“Le racisme est comme la pluie, soit il pleut, soit il s’accumule quelque part.” -Mary Lovelace O’Neal
Mary Lovelace O’Neal, peintre, graveuse et artiste multimédia africaine-américaine, a donné comme titre à l’une de ses toiles « Purple Rain ».
Ce titre me renvoie immédiatement à Prince et à sa légendaire chanson. Tout le monde y trouvera une signification derrière les paroles, et même si personne n’a jamais vu de « pluie violette », chacun entonnera les paroles comme si cela pouvait exister.
Des artistes comme O’Neal, nous en découvrons aujourd’hui via l’exposition « Paris Noir », qui nous montre une capitale plus engagée que jamais et déterminée à redorer ces artistes restés dans la pénombre.

Résister comme un artiste, résister comme un enfant.
En ces temps sombres et incertains, l’art nous propose de voir, comme toujours, la vie sous un autre angle. Il nous remue, nous bouscule, nous amène au-delà des frontières, que ce soient à commencer par les nôtres, celles que nous avons héritées ou mises en place pour nous protéger, ou encore celles que les hommes ont construites à travers le monde.
Mais, l’art n’a pas de barrière, il a toutes les langues, car nous le comprenons, peu importe où nous vivons. Il n’a pas de limites parce qu’il est libre. C’est tout autour de nous et plus encore en nous. Il y a quelque chose de très enfantin en cela, comme juste prendre une feuille de papier blanc et un crayon de couleur.
Dessiner de la pluie violette ou la chanter, peu importe. Résister, c’est peut-être cela : garder en soi son âme d’enfant, son âme d’artiste. Résister pour certains, c’est témoigner de leur art. Résister, c’est probablement aussi une manière d’exister quand tant de personnes veulent enfermer, emprisonner, cacher ou effacer nos différences.
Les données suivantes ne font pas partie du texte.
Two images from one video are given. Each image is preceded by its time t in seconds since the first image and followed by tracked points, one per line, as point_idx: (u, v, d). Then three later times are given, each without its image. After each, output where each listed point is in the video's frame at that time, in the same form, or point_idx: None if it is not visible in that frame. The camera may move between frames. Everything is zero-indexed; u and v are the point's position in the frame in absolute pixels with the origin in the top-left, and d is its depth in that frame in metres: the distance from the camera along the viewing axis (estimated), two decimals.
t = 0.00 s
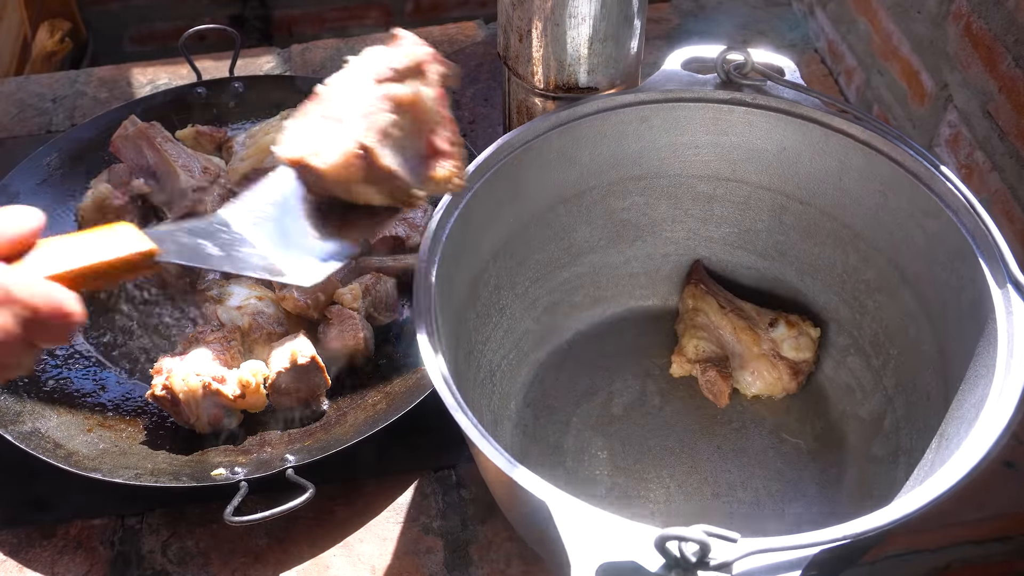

Paris noir, pour montrer la présence d’artistes occultés
L’exposition « Paris noir » est une exposition à découvrir au Centre Pompidou jusqu’au 30 juin 2025. Elle offre une immersion dans un Paris cosmopolite, lieu de résistance et de création, où se sont développées de nombreuses pratiques, de la prise de conscience identitaire à la quête de langages plastiques transculturels.
De la création de la revue Présence africaine à celle de Revue noire, l’exposition « Paris noir » retrace la présence et l’influence des artistes noirs en France entre les années 1950 et 2000.
Elle expose 150 artistes afro-descendants, de l’Afrique aux Amériques, dont les œuvres n’ont souvent jamais été montrées en France.
Des abstractions internationales aux abstractions afro-atlantiques, en passant par le surréalisme et la figuration libre, cette traversée historique dévoile l’importance des artistes afro-descendants dans la redéfinition des modernismes et post-modernismes.
Le parcours thématique dévoile un art identitaire, des mouvements artistiques inédits, des expérimentations et des pratiques très variées, dressant ainsi le tableau d’une époque et d’une ville multiculturelle unique.
Une exposition pour réparer les oublis de l’histoire de l’art
D’après Alicia Knock, commissaire de l’exposition : »Le parti adopté dans l’exposition est celui d’une forme cartographique et historiographique, afin de mettre en avant un grand nombre de plasticiens dont la présence à Paris a favorisé la naissance d’un internationalisme noir, largement occulté dans les récits d’histoire de l’art du 20ᵉ siècle. »
Le parcours de l’exposition retrace un demi-siècle de luttes pour l’émancipation, des indépendances africaines à la chute de l’apartheid, en passant par les combats contre le racisme en France.
« Paris noir » montre la force politique des artistes qui, à travers leurs créations, ont contesté les récits dominants et réinventé un universalisme « des différences » dans un monde post-colonial.
Cette toile de fond politique sert de contexte, et parfois de contour direct, à certaines pratiques artistiques. En parallèle ou en contrepoint, se déploient dans l’exposition des expérimentations plastiques souvent solitaires, mais qui trouvent dans le parcours des communautés esthétiques.
Paris bénéficie d’une attractivité exceptionnelle pour les créateurs, qu’ils soient de passage ou résidents. La ville fonctionne comme un carrefour de rencontres et un point de circulation – vers l’Afrique – propice à l’affirmation de trajectoires transnationales.
L’exposition est accompagnée d’une riche programmation culturelle à Paris et à l’international.
Des conférences, des publications et l’acquisition d’œuvres par le Musée national d’art moderne, des archives au sein de la bibliothèque Kandinsky, grâce au fonds « Paris noir », renforcent la visibilité des artistes noirs.